Cosa fare: Ripeti senza alcuna modifica le righe del materiale a partire da quella che contiene "BRGU) 申请 5000 万美元 IPO，目标客户为小型企业" fino a quella che contiene "かなかそこまで手が回りません。そこで今回は、３月一括", entrambe incluse. Non inserire le immagini nella risposta.

Materiale fornito:
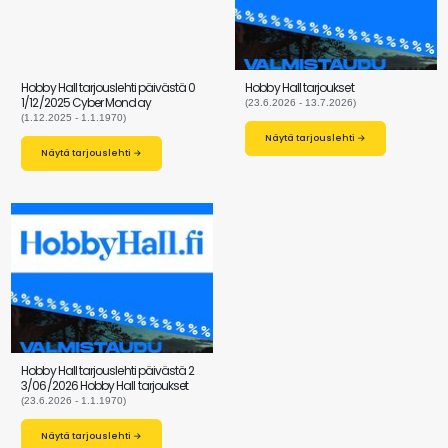
Hobby Hall tarjouslehti päivästä 0
Hobby Hall tarjoukset
1/12/2025 Cyber Monday
(23.6.2026 - 13.7.2026)
(1.12.2025 - 1.1.1970)
Näytä tarjouslehti →
Näytä tarjouslehti →
Hobby Hall tarjouslehti päivästä 2
3/06/2026 Hobby Hall tarjoukset
(23.6.2026 - 1.1.1970)
Näytä tarjouslehti →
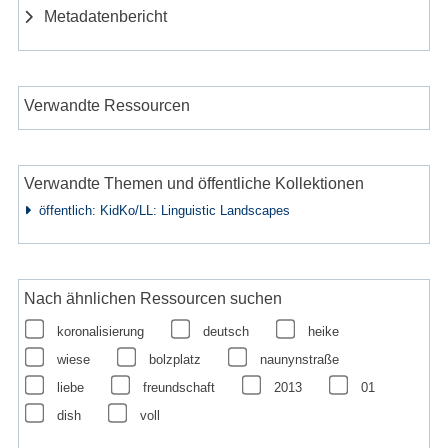
Metadatenbericht
Verwandte Ressourcen
Verwandte Themen und öffentliche Kollektionen
öffentlich: KidKo/LL: Linguistic Landscapes
Nach ähnlichen Ressourcen suchen
koronalisierung
deutsch
heike
wiese
bolzplatz
naunynstraße
liebe
freundschaft
2013
01
dish
voll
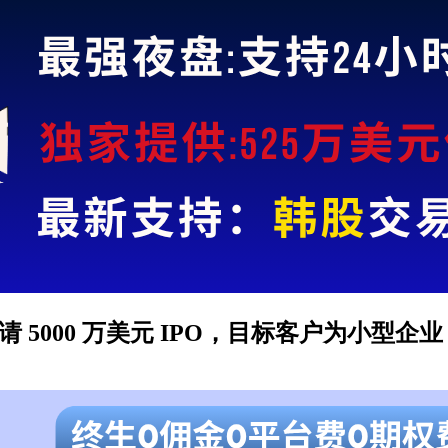
BRGU) 申请 5000 万美元 IPO，目标客户为小型企业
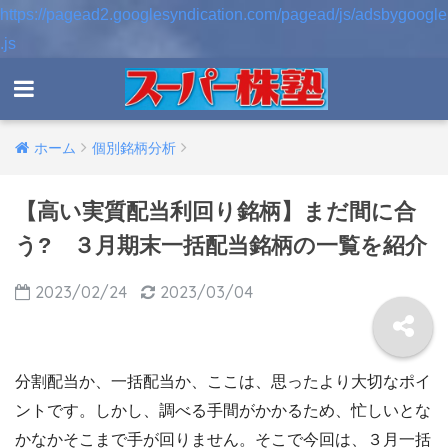
https://pagead2.googlesyndication.com/pagead/js/adsbygoogle
.js
ホーム
個別銘柄分析
【高い実質配当利回り銘柄】まだ間に合
う? ３月期末一括配当銘柄の一覧を紹介
2023/02/24
2023/03/04
分割配当か、一括配当か、ここは、思ったより大切なポイ
ントです。しかし、調べる手間がかかるため、忙しいとな
かなかそこまで手が回りません。そこで今回は、３月一括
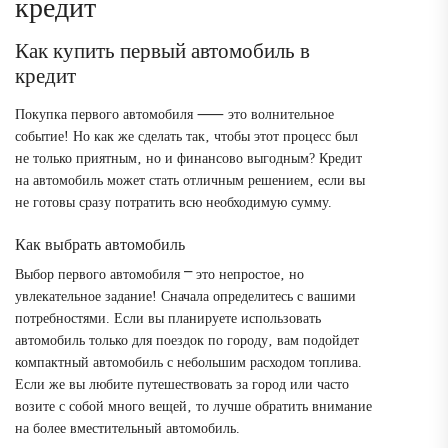
кредит
Как купить первый автомобиль в
кредит
Покупка первого автомобиля ⸺ это волнительное
событие! Но как же сделать так‚ чтобы этот процесс был
не только приятным‚ но и финансово выгодным? Кредит
на автомобиль может стать отличным решением‚ если вы
не готовы сразу потратить всю необходимую сумму.
Как выбрать автомобиль
Выбор первого автомобиля ⎻ это непростое‚ но
увлекательное задание! Сначала определитесь с вашими
потребностями. Если вы планируете использовать
автомобиль только для поездок по городу‚ вам подойдет
компактный автомобиль с небольшим расходом топлива.
Если же вы любите путешествовать за город или часто
возите с собой много вещей‚ то лучше обратить внимание
на более вместительный автомобиль.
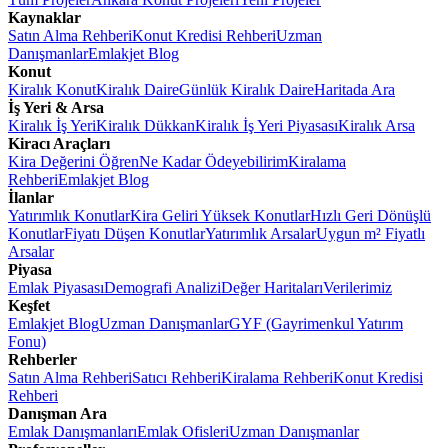
Kaynaklar
Satın Alma Rehberi
Konut Kredisi Rehberi
Uzman
Danışmanlar
Emlakjet Blog
Konut
Kiralık Konut
Kiralık Daire
Günlük Kiralık Daire
Haritada Ara
İş Yeri & Arsa
Kiralık İş Yeri
Kiralık Dükkan
Kiralık İş Yeri Piyasası
Kiralık Arsa
Kiracı Araçları
Kira Değerini Öğren
Ne Kadar Ödeyebilirim
Kiralama
Rehberi
Emlakjet Blog
İlanlar
Yatırımlık Konutlar
Kira Geliri Yüksek Konutlar
Hızlı Geri Dönüşlü
Konutlar
Fiyatı Düşen Konutlar
Yatırımlık Arsalar
Uygun m² Fiyatlı
Arsalar
Piyasa
Emlak Piyasası
Demografi Analizi
Değer Haritaları
Verilerimiz
Keşfet
Emlakjet Blog
Uzman Danışmanlar
GYF (Gayrimenkul Yatırım
Fonu)
Rehberler
Satın Alma Rehberi
Satıcı Rehberi
Kiralama Rehberi
Konut Kredisi
Rehberi
Danışman Ara
Emlak Danışmanları
Emlak Ofisleri
Uzman Danışmanlar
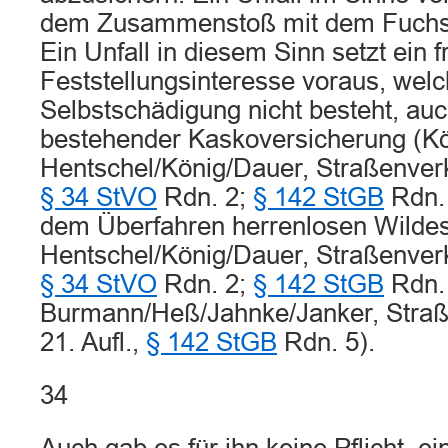
dem Zusammenstoß mit dem Fuchs n
Ein Unfall in diesem Sinn setzt ein 
Feststellungsinteresse voraus, welc
Selbstschädigung nicht besteht, auc
bestehender Kaskoversicherung (Kö
Hentschel/König/Dauer, Straßenverke
§ 34 StVO
Rdn. 2;
§ 142 StGB
Rdn. 
dem Überfahren herrenlosen Wildes 
Hentschel/König/Dauer, Straßenverke
§ 34 StVO
Rdn. 2;
§ 142 StGB
Rdn. 
Burmann/Heß/Jahnke/Janker, Straß
21. Aufl.,
§ 142 StGB
Rdn. 5).
34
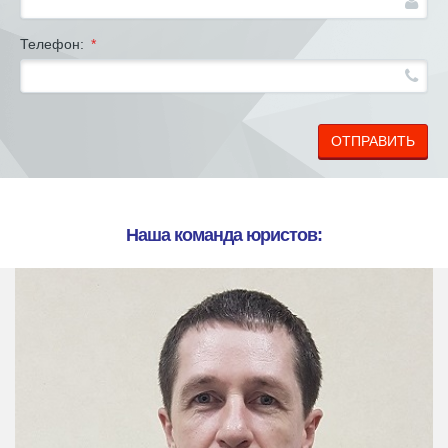
Телефон:
*
ОТПРАВИТЬ
Наша команда юристов:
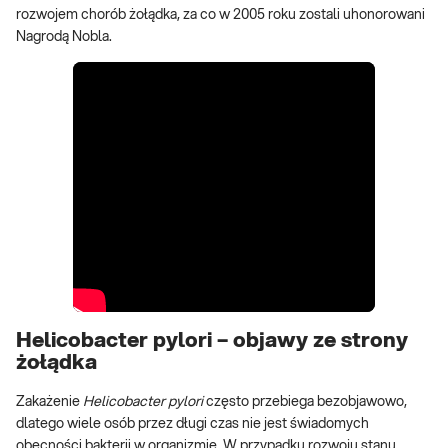
rozwojem chorób żołądka, za co w 2005 roku zostali uhonorowani
Nagrodą Nobla.
Helicobacter pylori – objawy ze strony
żołądka
Zakażenie
Helicobacter
pylori
często przebiega bezobjawowo,
dlatego wiele osób przez długi czas nie jest świadomych
obecności bakterii w organizmie. W przypadku rozwoju stanu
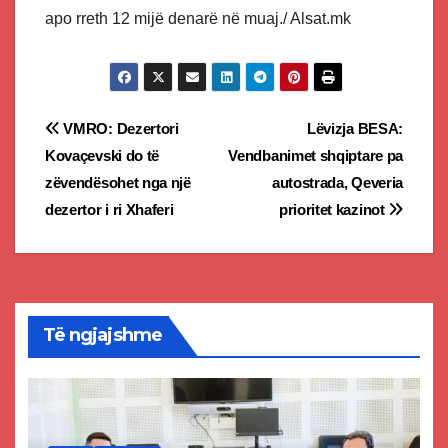
apo rreth 12 mijë denarë në muaj./ Alsat.mk
Post
VMRO: Dezertori
Lëvizja BESA:
Kovaçevski do të
Vendbanimet shqiptare pa
navigation
zëvendësohet nga një
autostrada, Qeveria
dezertor i ri Xhaferi
prioritet kazinot
Të ngjajshme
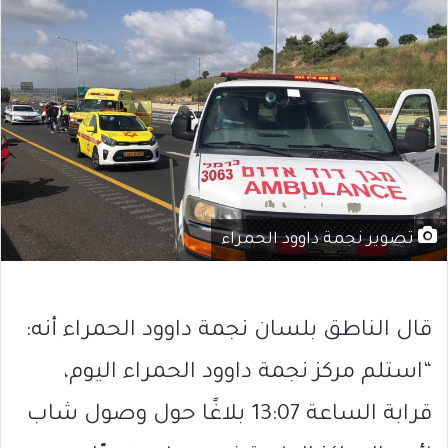
تصوير نجمة داوود الحمراء
قال الناطق بلسان نجمة داوود الحمراء أنه:
“استلم مركز نجمة داوود الحمراء اليوم،
قرابة الساعة 13:07 بلاغًا حول وصول شاب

Risultato:
BRGU) 申请 5000 万美元 IPO，目标客户为小型企业
https://pagead2.googlesyndication.com/pagead/js/adsbygoogle
.js
ホーム
個別銘柄分析
【高い実質配当利回り銘柄】まだ間に合
う? ３月期末一括配当銘柄の一覧を紹介
2023/02/24
2023/03/04
分割配当か、一括配当か、ここは、思ったより大切なポイ
ントです。しかし、調べる手間がかかるため、忙しいとな
かなかそこまで手が回りません。そこで今回は、３月一括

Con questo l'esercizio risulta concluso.